TASK TO CARRY OUT :: Repeat the entries exactly, and do not carry the pictures over.

Stored data entries ::
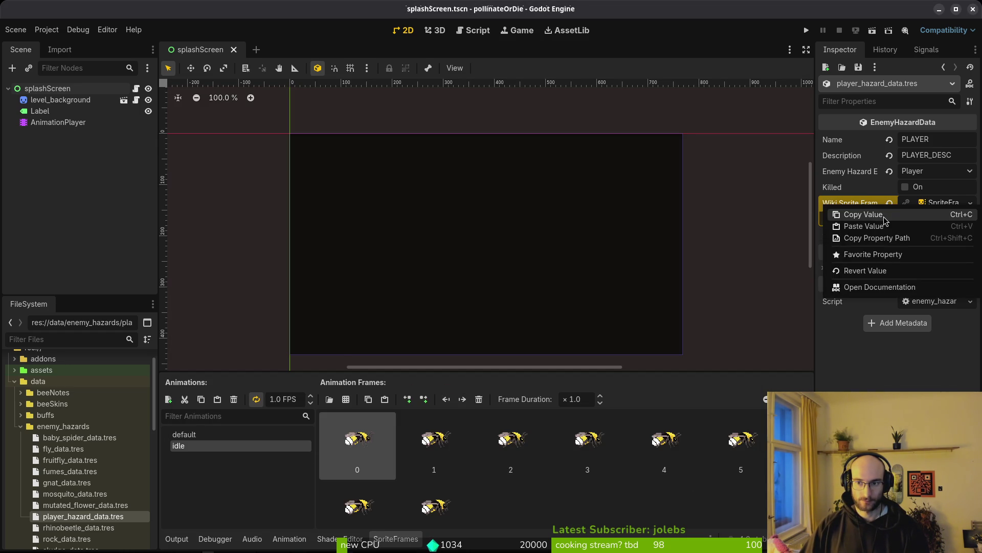
left_click(885, 219)
right_click(883, 236)
left_click(884, 252)
Step: Set the idle animation to 12 FPS and re-copy the Wiki SpriteFrames into Gameover
left_click(272, 401)
type("12")
key("Return")
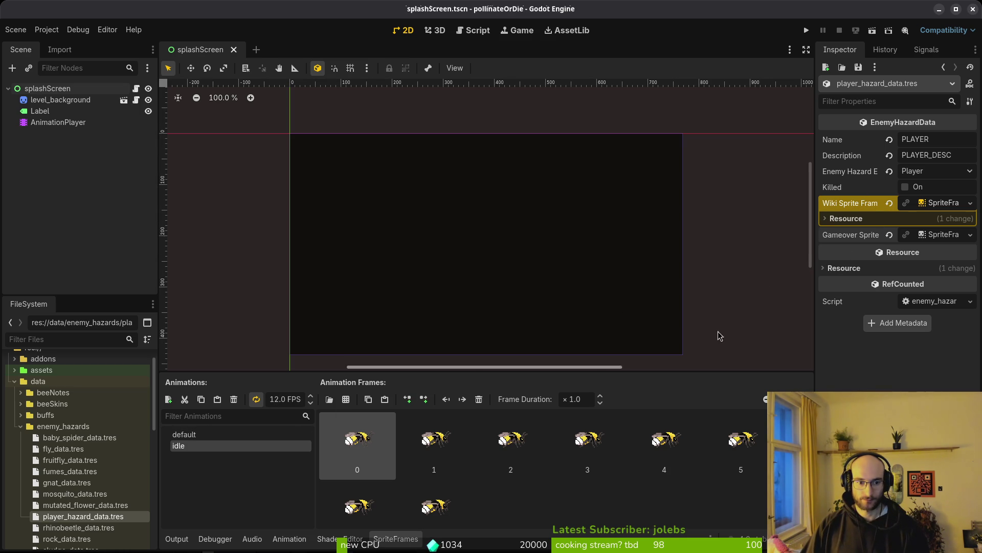
right_click(870, 204)
left_click(876, 215)
right_click(852, 235)
left_click(865, 255)
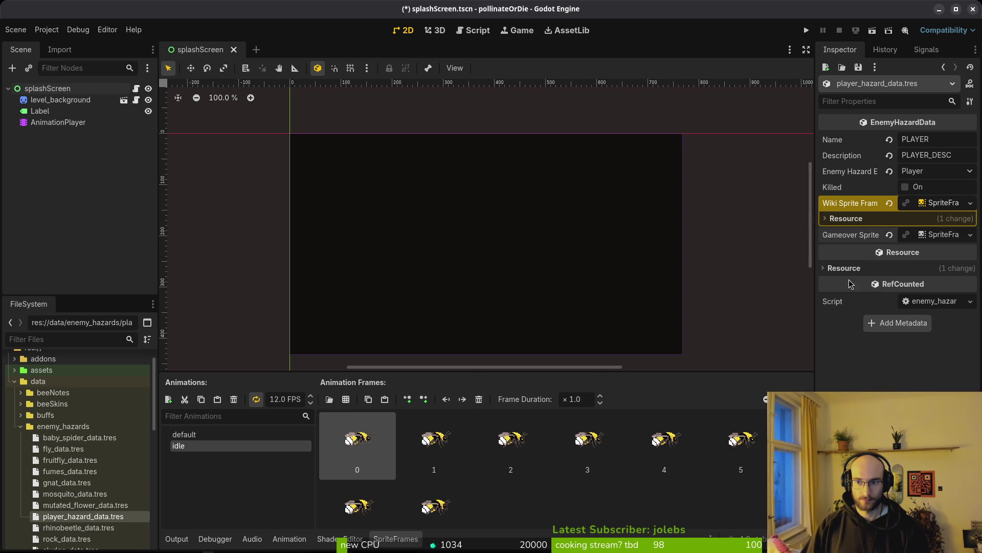
left_click(936, 203)
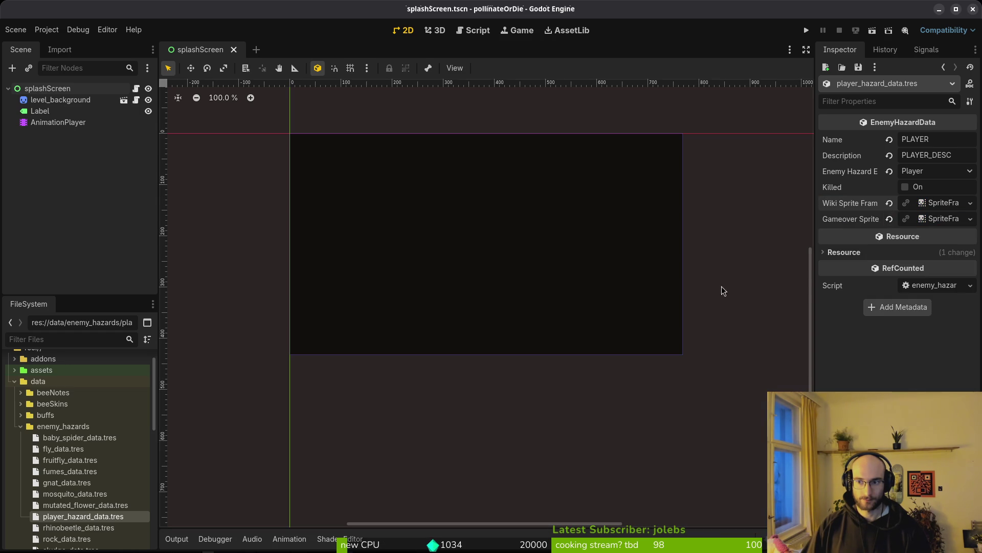
Step: Select rhinobeetle_data.tres and give its Wiki Sprite Frames a new SpriteFrames
left_click(76, 528)
left_click(929, 207)
left_click(927, 226)
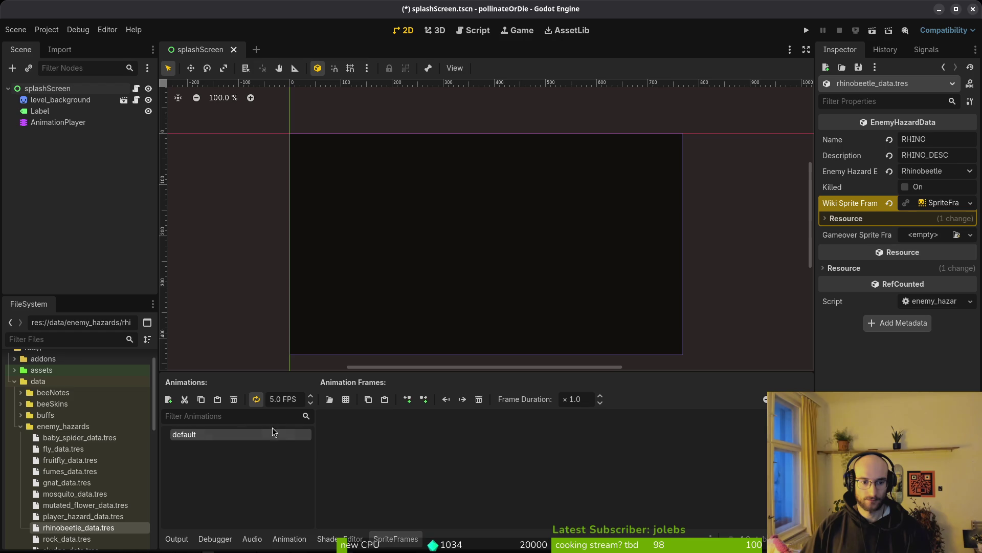
Step: Add the first beetleWiki.png frame to the default animation
left_click(346, 402)
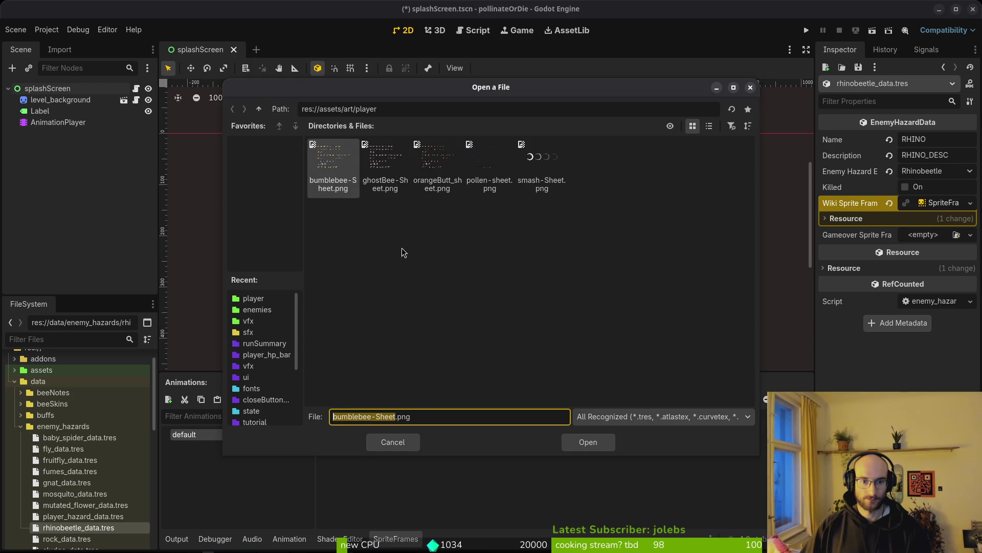
left_click(259, 109)
double_click(384, 156)
left_click(436, 163)
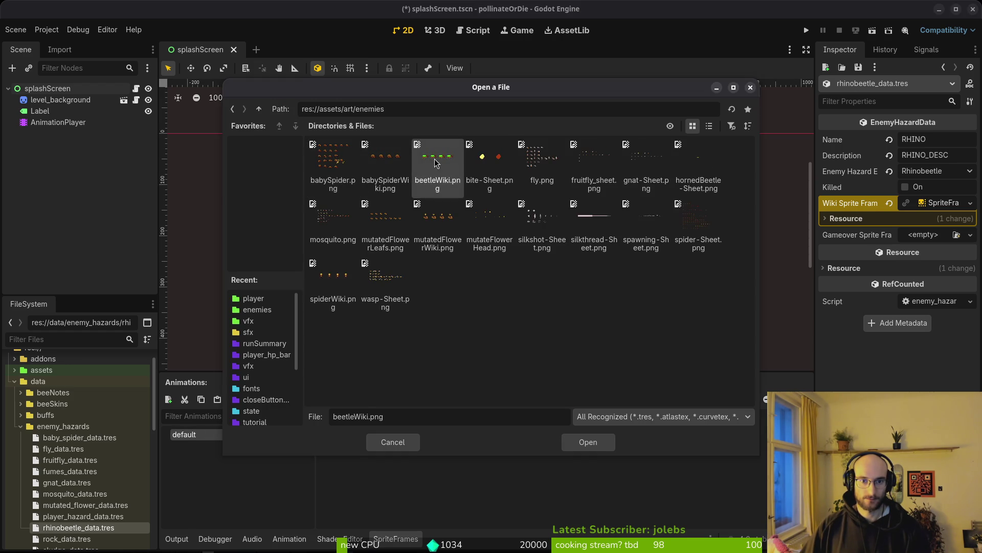
left_click(592, 443)
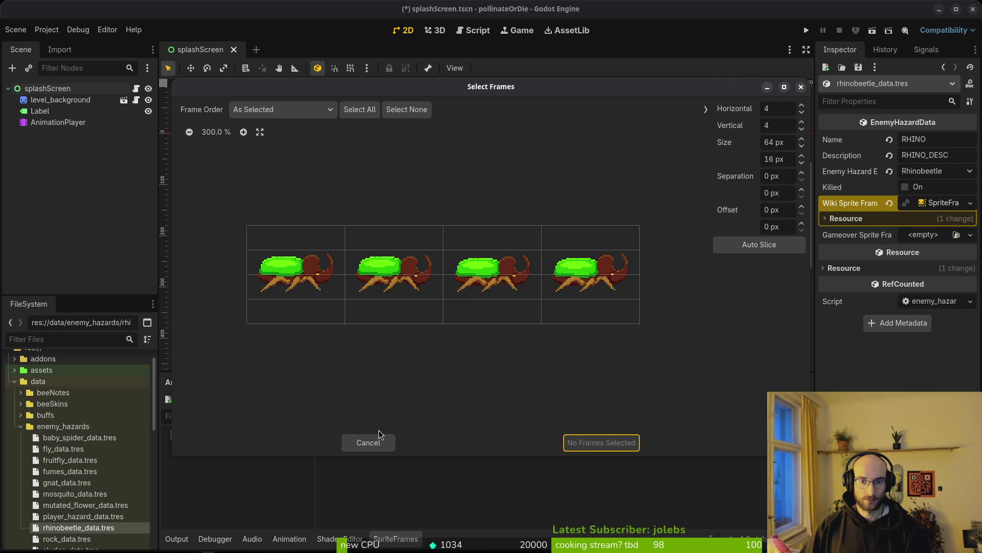
left_click(365, 443)
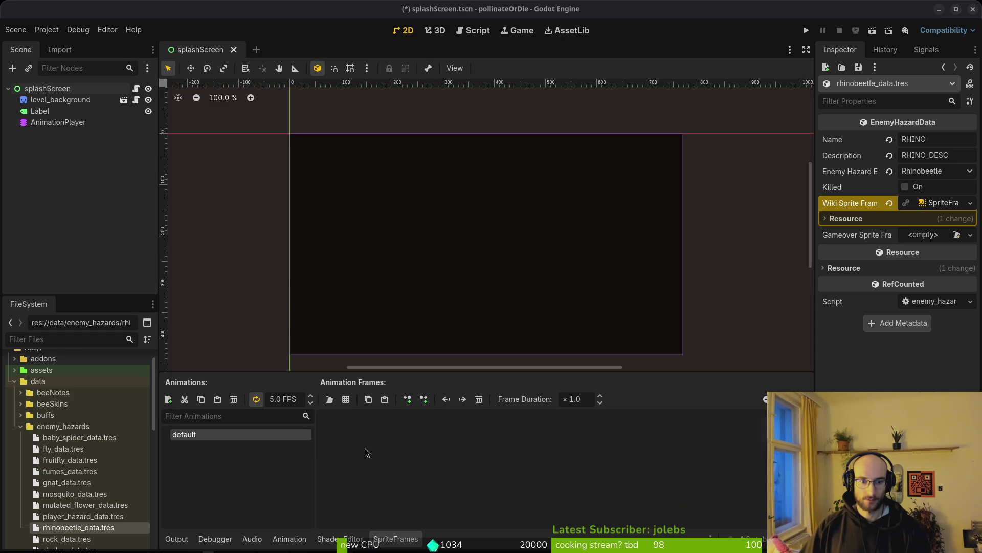
left_click(344, 405)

YOUR RESPONSE ::
left_click(885, 219)
right_click(883, 236)
left_click(884, 252)
Step: Set the idle animation to 12 FPS and re-copy the Wiki SpriteFrames into Gameover
left_click(272, 401)
type("12")
key("Return")
right_click(870, 204)
left_click(876, 215)
right_click(852, 235)
left_click(865, 255)
left_click(936, 203)
Step: Select rhinobeetle_data.tres and give its Wiki Sprite Frames a new SpriteFrames
left_click(76, 528)
left_click(929, 207)
left_click(927, 226)
Step: Add the first beetleWiki.png frame to the default animation
left_click(346, 402)
left_click(259, 109)
double_click(384, 156)
left_click(436, 163)
left_click(592, 443)
left_click(365, 443)
left_click(344, 405)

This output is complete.